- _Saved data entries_
--------------------------------
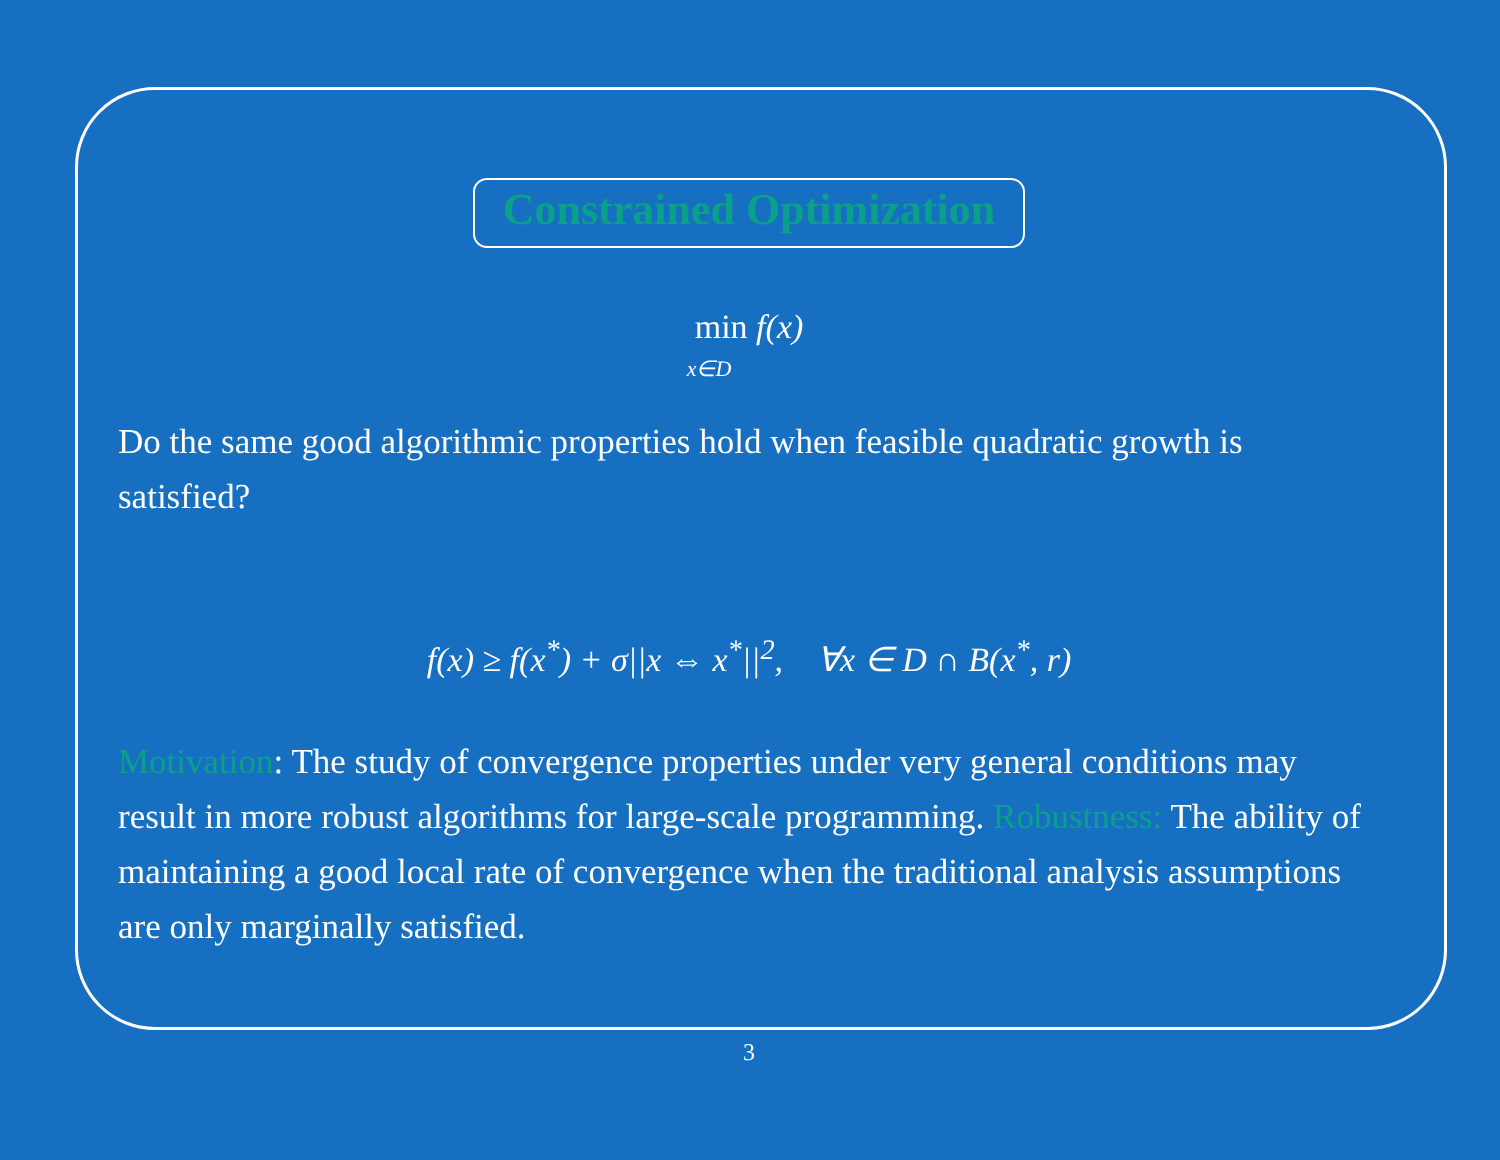Constrained Optimization
min f(x)
x∈D
Do the same good algorithmic properties hold when feasible quadratic growth is satisfied?
f(x) ≥ f(x<sup>*</sup>) + σ||x ⇔ x<sup>*</sup>||<sup>2</sup>, ∀x ∈ D ∩ B(x<sup>*</sup>, r)
Motivation: The study of convergence properties under very general conditions may result in more robust algorithms for large-scale programming. Robustness: The ability of maintaining a good local rate of convergence when the traditional analysis assumptions are only marginally satisfied.
3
--------------------------------
- _WORK REQUEST_
Provide an exact transcript of the lines from the one that holds "f(x) ≥ f(x<sup>*</sup>)" through the final line of the data above.

- _RESULT BELOW_
f(x) ≥ f(x<sup>*</sup>) + σ||x ⇔ x<sup>*</sup>||<sup>2</sup>, ∀x ∈ D ∩ B(x<sup>*</sup>, r)
Motivation: The study of convergence properties under very general conditions may result in more robust algorithms for large-scale programming. Robustness: The ability of maintaining a good local rate of convergence when the traditional analysis assumptions are only marginally satisfied.
3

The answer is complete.